Part of the Commission explores genomics and how they are likely to fit into the future of cancer care. Genomics has long been lauded as the key to personal medicine—indeed several tests are part of clinical practice today: HER2 testing for use of herceptin (trastuzumab) in women with breast cancer, and KRAS testing for use of cetuximab and panitumumab in colorectal cancer. But the authors say that overall, the despite the promise of genomics, the science has not yet lived up to expectation. But there are high hopes the situation will evolve.

One of the most controversial areas of the Commission discusses the cost of new drugs to battle cancer. Available research suggests that the overall benefits of medicines (for all conditions, not just cancer) developed up to the start of the current century have exceeded the amounts paid for them by an order of magnitude. But nowadays the reduced flow of blockbuster drugs is putting pressure on drug companies, and, consequently, prices.

The authors say: "Additionally, the number of patients likely to require any one personalised treatment is relatively low. Such trends are economically important. The combination of high research and development costs, and limited patient populations, largely explains why the pricing and cost of new anticancer medicines is controversial in many countries, particularly those in which the allocation of health resources is most strongly affected by short-term utilitarianism (ie, the greatest good for the greatest present number).
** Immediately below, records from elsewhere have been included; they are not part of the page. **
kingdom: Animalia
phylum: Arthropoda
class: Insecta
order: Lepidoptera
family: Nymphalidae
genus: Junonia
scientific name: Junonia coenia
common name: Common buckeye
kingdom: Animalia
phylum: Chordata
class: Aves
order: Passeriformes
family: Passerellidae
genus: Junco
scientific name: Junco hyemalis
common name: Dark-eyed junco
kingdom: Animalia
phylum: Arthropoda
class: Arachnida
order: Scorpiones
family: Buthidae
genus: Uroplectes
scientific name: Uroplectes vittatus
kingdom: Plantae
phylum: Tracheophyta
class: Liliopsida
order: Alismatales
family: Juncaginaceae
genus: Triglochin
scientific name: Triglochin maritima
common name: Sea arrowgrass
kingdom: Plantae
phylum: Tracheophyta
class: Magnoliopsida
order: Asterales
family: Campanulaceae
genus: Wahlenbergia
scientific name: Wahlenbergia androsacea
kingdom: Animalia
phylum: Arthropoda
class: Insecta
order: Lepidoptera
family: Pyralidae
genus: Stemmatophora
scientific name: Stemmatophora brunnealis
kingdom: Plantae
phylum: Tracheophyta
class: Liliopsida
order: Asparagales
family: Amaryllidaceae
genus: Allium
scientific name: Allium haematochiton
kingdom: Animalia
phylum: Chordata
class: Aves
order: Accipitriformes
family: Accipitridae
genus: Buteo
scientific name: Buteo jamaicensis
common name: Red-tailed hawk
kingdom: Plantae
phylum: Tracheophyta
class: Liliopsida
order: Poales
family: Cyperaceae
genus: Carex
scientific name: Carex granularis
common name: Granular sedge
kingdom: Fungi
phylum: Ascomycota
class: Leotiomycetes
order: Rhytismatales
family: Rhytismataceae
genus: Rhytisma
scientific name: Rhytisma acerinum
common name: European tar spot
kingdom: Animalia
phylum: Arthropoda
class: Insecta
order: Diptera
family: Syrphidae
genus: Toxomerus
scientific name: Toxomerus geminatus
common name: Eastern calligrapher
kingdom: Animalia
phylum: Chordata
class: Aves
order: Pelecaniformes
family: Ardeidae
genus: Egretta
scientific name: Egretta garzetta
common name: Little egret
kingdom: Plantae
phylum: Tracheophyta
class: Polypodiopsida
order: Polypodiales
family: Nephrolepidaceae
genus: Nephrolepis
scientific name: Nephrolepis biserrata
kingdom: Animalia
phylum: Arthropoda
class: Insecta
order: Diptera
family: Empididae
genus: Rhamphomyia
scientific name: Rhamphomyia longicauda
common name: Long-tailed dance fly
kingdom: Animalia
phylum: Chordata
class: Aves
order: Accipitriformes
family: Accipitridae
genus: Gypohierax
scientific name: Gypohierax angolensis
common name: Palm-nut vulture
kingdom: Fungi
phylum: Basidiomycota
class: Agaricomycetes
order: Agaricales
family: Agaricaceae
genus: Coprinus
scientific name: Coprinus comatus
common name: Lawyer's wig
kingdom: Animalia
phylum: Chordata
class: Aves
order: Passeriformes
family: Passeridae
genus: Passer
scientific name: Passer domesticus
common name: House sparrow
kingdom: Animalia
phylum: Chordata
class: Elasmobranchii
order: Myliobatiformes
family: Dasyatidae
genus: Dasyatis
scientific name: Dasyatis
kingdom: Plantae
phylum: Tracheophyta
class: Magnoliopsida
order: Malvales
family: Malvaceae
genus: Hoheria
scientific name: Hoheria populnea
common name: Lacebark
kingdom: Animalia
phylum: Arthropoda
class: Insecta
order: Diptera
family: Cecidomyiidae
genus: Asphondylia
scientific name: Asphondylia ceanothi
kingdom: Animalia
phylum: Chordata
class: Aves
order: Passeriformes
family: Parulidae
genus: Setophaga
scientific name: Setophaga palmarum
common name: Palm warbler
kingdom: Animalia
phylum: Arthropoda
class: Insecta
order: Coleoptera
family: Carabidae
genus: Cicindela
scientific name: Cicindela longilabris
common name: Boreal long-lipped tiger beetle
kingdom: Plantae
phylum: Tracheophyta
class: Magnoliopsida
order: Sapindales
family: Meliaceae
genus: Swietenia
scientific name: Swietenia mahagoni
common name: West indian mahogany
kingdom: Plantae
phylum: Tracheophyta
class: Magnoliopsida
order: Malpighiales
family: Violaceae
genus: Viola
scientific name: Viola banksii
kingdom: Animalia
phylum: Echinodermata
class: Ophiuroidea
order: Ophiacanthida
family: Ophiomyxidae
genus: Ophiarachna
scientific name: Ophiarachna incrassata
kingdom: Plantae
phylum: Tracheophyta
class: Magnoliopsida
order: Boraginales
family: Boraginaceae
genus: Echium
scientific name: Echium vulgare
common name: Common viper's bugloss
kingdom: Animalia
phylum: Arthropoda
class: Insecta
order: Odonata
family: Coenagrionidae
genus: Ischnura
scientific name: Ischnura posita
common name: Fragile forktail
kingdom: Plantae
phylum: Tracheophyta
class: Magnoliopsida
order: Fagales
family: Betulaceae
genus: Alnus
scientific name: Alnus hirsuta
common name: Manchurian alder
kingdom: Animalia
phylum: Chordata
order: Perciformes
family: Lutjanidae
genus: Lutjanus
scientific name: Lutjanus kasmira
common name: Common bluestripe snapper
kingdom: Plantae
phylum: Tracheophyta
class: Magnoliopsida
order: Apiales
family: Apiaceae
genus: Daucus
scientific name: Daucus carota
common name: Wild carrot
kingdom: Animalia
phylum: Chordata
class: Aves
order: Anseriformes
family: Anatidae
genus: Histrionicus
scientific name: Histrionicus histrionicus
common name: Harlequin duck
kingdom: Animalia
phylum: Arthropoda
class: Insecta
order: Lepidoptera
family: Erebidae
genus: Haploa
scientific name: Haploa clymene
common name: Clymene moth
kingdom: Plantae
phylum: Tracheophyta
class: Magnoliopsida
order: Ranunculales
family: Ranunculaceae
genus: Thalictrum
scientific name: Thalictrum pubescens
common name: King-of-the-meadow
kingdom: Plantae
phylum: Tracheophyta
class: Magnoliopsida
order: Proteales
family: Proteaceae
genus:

It is against this background that the authors consider issues relating to the supply of cancer medicines to patients, and the future funding of oncological research and innovation. Despite all the above, the proportion of GDP HIC spend on cancer drugs is in the range 0.1% to 0.2%, which could appear surprisingly low to the general public.

Uniquely for a paper like this, the Commission also provides an invaluable patient perspective on cancer care. In Europe, 3.2 million Europeans are diagnosed with cancer each year.

The authors say: "Cancer affects the individual financially, and often a whole family. The effect is largest when the principal earner has cancer, but can also be substantial if close relatives must provide care and cannot continue employment. On average, the salary of European patients with cancer falls by 25% in the first year after diagnosis." They also point out that the employment discrimination laws in place to protect people against discrimination in HIC often don't include chronic disease, leaving employees diagnosed with cancer in a vulnerable position.

Summarising the Commission, the authors say: "We are at a crossroads for affordable cancer care, where our choices—or refusal to make choices—will affect the lives of millions of people. Do we bury our heads in the sand, keep our fingers crossed, and hope it turns out fine, or do we have difficult debates and make hard choices within a socially responsible, cost-effective and sustainable framework?"

They conclude: "We believe that value and affordable cancer care can be introduced into the cancer policy lexicon without detracting from quality, and that the management tools, evidence, and methods are available to affect this transformation across all developed countries."